▸ SELECTED PASSAGE
Trichloroacetic acid (TCA; TCAA; also known as trichloroethanoic acid) is an organochlorine compound with the formula CCl3CO2H. It is an analogue of acetic acid in which the three hydrogen atoms of the methyl group have all been replaced by chlorine atoms. It is a colorless solid that dissolves in water.

Salts and esters of trichloroacetic acid are called trichloroacetates.

==Synthesis and reactivity==
It is prepared by the reaction of chlorine with acetic acid in the presence of a suitable catalyst such as red phosphorus.
CH3CO2H + 3 Cl2 → CCl3CO2H + 3 HCl
Another route to trichloroacetic acid is the oxidation of trichloroacetaldehyde.

In water, trichloroacetic acid converts to trichloroacetate as indicated by its low pKa. Thus trichloroacetic acid does not exist in aqueous solution, on the conjugate base. It can be converted to trichloroacetyl chloride using thionyl chloride.

▸ ACTIVITY 1
Rewrite the paragraph of the trichloroacetic acid passage that begins "Trichloroacetic acid (TCA; TCAA" as a short list, keeping its main facts.
▸ ACTIVITY 2
Resume the trichloroacetic acid passage after its final sentence.

▸ DATA EXTRACT
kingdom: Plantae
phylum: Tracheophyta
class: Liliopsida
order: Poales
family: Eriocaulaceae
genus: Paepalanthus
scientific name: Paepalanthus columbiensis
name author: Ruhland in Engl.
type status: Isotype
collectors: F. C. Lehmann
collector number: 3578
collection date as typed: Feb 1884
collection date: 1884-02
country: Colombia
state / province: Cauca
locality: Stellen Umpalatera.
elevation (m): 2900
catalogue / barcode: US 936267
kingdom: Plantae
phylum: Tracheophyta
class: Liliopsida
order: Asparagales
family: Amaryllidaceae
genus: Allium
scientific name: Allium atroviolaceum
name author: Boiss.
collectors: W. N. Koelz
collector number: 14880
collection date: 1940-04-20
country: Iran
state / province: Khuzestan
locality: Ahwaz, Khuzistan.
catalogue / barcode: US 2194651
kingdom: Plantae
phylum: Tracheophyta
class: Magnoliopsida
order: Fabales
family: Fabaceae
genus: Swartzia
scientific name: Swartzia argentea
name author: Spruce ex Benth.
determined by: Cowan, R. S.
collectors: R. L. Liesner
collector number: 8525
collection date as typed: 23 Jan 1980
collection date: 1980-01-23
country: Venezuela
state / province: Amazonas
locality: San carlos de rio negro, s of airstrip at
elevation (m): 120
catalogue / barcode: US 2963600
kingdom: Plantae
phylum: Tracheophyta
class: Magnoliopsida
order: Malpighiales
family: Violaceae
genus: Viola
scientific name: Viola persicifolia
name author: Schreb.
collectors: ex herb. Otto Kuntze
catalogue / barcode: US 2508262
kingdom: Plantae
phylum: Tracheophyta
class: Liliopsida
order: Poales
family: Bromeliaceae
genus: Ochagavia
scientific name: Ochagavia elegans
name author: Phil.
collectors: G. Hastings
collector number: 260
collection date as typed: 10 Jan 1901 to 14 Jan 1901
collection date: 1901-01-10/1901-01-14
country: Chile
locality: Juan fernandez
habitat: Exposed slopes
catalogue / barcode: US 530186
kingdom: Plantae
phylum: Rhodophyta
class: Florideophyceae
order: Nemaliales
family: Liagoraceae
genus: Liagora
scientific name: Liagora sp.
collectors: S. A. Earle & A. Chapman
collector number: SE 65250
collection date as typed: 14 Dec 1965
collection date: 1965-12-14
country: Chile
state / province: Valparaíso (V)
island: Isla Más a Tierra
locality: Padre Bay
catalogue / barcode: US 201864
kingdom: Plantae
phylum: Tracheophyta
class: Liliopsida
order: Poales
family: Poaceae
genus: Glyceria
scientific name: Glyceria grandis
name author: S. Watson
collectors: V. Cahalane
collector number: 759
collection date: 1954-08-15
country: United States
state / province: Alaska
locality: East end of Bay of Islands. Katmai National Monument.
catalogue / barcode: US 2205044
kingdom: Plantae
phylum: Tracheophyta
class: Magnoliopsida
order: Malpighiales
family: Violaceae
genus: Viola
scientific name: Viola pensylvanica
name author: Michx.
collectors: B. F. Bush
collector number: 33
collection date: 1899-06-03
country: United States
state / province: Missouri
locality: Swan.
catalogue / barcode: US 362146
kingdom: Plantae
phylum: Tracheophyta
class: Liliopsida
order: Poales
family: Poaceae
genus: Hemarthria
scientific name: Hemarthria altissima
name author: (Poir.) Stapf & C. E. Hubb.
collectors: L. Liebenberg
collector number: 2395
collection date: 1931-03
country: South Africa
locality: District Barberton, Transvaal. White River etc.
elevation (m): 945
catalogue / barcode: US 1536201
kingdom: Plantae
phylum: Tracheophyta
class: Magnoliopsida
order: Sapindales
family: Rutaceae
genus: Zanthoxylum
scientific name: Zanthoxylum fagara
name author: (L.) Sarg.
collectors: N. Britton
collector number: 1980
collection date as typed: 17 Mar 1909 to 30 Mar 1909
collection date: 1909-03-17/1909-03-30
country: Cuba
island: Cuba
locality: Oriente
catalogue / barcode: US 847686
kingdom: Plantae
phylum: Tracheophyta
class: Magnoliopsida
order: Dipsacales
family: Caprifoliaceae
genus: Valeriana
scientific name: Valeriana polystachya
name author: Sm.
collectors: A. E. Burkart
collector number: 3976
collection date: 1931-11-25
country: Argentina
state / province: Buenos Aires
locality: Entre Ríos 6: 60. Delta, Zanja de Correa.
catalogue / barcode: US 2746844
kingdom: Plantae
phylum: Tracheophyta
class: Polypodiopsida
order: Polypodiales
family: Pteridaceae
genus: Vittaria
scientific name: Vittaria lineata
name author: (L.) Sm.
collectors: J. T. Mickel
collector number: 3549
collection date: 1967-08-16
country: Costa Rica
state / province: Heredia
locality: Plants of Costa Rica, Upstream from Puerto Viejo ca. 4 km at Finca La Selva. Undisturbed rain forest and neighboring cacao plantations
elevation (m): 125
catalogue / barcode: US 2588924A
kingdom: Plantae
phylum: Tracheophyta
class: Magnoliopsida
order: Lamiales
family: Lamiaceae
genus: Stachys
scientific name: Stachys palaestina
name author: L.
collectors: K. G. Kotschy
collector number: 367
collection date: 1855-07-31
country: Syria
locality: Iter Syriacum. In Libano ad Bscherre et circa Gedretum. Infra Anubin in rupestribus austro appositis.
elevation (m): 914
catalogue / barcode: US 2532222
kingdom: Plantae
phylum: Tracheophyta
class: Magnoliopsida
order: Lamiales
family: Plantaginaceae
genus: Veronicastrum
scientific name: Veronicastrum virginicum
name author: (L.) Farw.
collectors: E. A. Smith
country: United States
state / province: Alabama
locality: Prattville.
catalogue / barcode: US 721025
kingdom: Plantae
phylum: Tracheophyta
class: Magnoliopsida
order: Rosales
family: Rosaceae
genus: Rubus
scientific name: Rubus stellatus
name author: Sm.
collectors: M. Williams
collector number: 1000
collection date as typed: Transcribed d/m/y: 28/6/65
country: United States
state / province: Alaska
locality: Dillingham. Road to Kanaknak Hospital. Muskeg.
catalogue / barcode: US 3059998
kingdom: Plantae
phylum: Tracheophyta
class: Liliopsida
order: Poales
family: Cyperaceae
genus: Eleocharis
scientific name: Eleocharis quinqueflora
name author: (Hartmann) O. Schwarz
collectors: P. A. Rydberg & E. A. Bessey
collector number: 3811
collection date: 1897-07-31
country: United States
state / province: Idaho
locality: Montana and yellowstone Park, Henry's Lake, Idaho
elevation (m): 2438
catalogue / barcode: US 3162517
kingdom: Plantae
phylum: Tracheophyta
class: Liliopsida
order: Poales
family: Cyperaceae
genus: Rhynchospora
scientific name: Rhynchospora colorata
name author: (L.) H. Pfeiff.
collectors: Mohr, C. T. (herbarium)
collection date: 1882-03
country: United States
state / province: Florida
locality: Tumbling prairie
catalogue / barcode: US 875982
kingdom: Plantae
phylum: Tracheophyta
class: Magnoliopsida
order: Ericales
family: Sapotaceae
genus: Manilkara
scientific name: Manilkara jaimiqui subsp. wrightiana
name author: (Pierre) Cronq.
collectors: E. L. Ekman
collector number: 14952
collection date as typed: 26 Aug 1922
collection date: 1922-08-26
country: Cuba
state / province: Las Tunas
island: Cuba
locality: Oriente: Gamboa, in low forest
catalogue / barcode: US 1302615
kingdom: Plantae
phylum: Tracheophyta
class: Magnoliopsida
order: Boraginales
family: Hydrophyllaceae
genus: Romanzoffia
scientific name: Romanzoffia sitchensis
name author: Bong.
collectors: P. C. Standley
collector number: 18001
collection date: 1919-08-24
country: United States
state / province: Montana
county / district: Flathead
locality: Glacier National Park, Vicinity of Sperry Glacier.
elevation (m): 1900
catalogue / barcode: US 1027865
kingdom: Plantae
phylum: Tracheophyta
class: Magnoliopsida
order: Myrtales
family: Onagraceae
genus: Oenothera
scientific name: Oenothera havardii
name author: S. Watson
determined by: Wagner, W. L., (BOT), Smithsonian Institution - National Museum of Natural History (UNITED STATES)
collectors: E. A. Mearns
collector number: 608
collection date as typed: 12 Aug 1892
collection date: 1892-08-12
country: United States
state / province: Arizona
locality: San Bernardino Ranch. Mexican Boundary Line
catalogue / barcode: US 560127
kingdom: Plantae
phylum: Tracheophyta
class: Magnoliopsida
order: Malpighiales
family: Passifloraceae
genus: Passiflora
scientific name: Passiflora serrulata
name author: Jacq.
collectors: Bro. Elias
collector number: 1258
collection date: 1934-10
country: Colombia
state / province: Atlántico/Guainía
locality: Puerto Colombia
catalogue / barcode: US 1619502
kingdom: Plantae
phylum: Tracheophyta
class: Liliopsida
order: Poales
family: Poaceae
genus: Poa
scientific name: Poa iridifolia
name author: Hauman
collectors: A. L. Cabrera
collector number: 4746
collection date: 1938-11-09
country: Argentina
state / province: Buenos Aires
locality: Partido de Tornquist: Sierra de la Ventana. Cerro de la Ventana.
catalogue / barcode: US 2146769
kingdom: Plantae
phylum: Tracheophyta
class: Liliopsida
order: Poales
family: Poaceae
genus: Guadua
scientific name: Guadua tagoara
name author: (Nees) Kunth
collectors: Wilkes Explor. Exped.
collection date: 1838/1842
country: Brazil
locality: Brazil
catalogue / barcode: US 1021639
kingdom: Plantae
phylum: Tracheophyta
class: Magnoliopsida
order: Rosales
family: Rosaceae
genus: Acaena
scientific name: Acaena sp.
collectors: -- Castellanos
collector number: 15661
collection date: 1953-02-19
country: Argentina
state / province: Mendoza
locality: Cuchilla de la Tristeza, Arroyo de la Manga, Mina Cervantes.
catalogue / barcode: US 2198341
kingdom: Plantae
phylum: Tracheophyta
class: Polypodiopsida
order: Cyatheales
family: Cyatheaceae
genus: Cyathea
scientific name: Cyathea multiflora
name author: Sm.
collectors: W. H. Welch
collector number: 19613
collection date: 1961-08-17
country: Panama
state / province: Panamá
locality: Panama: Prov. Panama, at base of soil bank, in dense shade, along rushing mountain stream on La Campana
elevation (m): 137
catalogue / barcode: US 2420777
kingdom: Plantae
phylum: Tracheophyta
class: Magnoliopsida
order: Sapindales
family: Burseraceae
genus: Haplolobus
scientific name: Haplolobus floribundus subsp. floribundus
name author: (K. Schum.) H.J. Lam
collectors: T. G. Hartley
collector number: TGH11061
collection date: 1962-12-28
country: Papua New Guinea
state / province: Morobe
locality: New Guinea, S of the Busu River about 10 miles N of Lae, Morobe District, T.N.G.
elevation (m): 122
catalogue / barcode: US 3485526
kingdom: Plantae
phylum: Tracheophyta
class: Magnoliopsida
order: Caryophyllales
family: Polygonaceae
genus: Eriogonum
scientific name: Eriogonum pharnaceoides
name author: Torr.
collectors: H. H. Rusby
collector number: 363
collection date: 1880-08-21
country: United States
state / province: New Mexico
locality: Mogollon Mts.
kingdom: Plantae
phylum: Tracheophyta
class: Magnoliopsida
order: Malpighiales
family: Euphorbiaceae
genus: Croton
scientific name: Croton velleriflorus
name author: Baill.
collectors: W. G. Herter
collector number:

▸ EXERCISE RESPONSE 1
- Trichloroacetic acid (TCA, TCAA, or trichloroethanoic acid) is an organochlorine compound, CCl3CO2H.
- It is an analogue of acetic acid with all three hydrogen atoms of the methyl group replaced by chlorine atoms.
- It is a colorless solid that dissolves in water.

▸ EXERCISE RESPONSE 2
==Use==
It is a precursor to various herbicides. Sodium trichloroacetate was marketed as such in the 1950s but has since been highly regulated.
===Niche===
Trichloroacetic acid is widely used in biochemistry for the precipitation of macromolecules, such as proteins, DNA, and RNA. TCA is used during oligonucleotide synthesis during the "deblocking" step to remove the dimethoxytrityl protecting group from the growing DNA/RNA strand for the next nucleotide incorporation.

TCA and DCA are both used in cosmetic treatments (such as chemical peels and tattoo removal) and as topical medication for chemoablation of warts, including genital warts. It can kill normal cells as well. It is considered safe for use for this purpose during pregnancy.

==Toxicity==
According to the European Chemicals Agency, "This substance causes severe skin burns and eye damage, is very toxic to aquatic life and has long lasting toxic effects."

==History==
The discovery of trichloroacetic acid by Jean-Baptiste Dumas in 1839 delivered a striking example to the slowly evolving theory of organic radicals and valences.
 The theory was contrary to the beliefs of Jöns Jakob Berzelius, starting a long dispute between Dumas and Berzelius.

==Popular culture==
In the 1958 film The Blob, a bottle of trichloroacetic acid is tossed at the Blob in a futile attempt to fend it off.